# EXCERPT TO READ:
Merrimon Cuninggim

From Wikipedia, the free encyclopedia
Jump to: navigation, search
Merrimon Cuninggim
Born May 11, 1911
Nashville, Tennessee
Died November 1, 1995
Cockeysville, Maryland
Occupation Clergyman, university administrator
Religion Methodist
Spouse(s) Annie Whitty Daniel Cuninggim
Children Lee Neff Cuninggim
Penny Cuninggim
Parents Jesse Lee Cuninggim
Maud Merrimon Cuninggim
Relatives Margaret Cuninggim (sister)

Merrimon Cuninggim (1911–1995) was a Methodist minister and university administrator.


Early life[edit]

Merrimon Cuninggim was born on May 11, 1911 in Nashville, Tennessee.[1][2] His father, Jesse Lee Cuninggim, was a Methodist minister who moved Scarritt College from Kansas City, Missouri to Nashville, and later taught at Vanderbilt University in Nashville.[2] His mother was Maud Merrimon Cuninggim. His sister, Margaret Cuninggim, served as Dean of Women at the University of Tennessee and later at Vanderbilt University in Nashville.

Dataset entries

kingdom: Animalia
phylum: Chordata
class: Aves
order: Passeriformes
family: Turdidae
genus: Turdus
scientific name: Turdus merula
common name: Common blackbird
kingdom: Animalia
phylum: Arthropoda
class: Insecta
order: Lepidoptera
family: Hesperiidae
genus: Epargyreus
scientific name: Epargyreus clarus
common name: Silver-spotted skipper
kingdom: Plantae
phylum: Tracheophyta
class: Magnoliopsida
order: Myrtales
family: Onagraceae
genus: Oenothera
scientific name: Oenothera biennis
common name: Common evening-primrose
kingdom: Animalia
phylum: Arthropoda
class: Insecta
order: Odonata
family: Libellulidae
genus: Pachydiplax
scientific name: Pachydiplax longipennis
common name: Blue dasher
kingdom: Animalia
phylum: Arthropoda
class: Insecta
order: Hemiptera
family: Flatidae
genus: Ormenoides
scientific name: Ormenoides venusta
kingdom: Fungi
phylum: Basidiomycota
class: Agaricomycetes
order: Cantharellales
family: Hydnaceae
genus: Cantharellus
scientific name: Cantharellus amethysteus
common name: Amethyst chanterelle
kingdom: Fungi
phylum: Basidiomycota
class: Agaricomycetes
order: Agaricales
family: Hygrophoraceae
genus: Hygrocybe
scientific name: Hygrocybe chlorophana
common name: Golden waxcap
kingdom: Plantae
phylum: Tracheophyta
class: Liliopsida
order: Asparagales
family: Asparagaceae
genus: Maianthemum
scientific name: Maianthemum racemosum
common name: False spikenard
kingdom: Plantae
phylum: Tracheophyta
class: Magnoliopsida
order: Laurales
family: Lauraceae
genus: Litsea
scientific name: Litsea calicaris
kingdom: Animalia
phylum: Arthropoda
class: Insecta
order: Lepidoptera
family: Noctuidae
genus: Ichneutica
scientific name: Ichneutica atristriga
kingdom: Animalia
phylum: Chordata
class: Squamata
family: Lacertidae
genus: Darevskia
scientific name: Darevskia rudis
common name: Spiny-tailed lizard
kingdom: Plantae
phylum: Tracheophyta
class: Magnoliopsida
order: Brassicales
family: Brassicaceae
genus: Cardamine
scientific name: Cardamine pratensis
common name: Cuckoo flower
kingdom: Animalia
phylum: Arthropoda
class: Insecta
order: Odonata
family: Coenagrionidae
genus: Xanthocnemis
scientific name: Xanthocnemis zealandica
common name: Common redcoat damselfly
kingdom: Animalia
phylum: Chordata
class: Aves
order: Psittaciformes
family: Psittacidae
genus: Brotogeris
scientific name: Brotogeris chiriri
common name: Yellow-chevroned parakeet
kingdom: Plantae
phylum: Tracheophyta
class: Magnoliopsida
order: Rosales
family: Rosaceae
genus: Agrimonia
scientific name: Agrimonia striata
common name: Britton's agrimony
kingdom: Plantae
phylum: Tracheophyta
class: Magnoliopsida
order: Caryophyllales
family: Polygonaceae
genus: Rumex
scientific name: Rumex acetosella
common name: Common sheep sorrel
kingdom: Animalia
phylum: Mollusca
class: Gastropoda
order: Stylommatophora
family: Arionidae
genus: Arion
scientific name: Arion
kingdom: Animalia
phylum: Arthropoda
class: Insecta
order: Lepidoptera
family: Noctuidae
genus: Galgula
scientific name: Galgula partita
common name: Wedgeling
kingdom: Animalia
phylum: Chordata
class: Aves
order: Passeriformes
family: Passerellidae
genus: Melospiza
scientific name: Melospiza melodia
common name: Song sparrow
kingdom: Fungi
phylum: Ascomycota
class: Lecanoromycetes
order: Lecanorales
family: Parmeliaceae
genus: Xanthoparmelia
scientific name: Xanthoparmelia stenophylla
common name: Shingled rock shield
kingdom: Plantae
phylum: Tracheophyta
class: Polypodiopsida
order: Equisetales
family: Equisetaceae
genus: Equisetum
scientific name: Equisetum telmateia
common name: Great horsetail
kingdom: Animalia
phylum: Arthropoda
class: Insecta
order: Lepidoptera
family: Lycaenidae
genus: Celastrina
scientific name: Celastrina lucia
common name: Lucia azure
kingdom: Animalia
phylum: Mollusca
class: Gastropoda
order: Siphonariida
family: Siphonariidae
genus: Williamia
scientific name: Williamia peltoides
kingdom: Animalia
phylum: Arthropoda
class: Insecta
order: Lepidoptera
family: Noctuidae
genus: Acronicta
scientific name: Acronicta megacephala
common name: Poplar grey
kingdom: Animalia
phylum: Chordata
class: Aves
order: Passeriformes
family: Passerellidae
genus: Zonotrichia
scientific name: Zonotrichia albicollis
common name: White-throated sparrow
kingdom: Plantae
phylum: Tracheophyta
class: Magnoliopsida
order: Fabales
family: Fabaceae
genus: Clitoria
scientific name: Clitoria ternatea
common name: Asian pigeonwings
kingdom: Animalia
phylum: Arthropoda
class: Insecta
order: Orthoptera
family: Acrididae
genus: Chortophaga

# SHORT TASK 1:
Condense the paragraph of the Merrimon Cuninggim article that begins "Merrimon Cuninggim was born on May 11, 1911" into a short bulleted list that keeps its main facts.
# SHORT TASK 2:
Reproduce everything in the Merrimon Cuninggim article from "Merrimon Cuninggim was" down to "later at Vanderbilt University in Nashville.", with no changes.
These rows have nothing to do with the Merrimon Cuninggim article.

# CORRECT ANSWER 1:
- Born May 11, 1911, in Nashville, Tennessee.
- Father: Jesse Lee Cuninggim, a Methodist minister who moved Scarritt College from Kansas City, Missouri, to Nashville and later taught at Vanderbilt University.
- Mother: Maud Merrimon Cuninggim.
- Sister: Margaret Cuninggim, Dean of Women at the University of Tennessee and later at Vanderbilt University.

# CORRECT ANSWER 2:
Merrimon Cuninggim was born on May 11, 1911 in Nashville, Tennessee.[1][2] His father, Jesse Lee Cuninggim, was a Methodist minister who moved Scarritt College from Kansas City, Missouri to Nashville, and later taught at Vanderbilt University in Nashville.[2] His mother was Maud Merrimon Cuninggim. His sister, Margaret Cuninggim, served as Dean of Women at the University of Tennessee and later at Vanderbilt University in Nashville.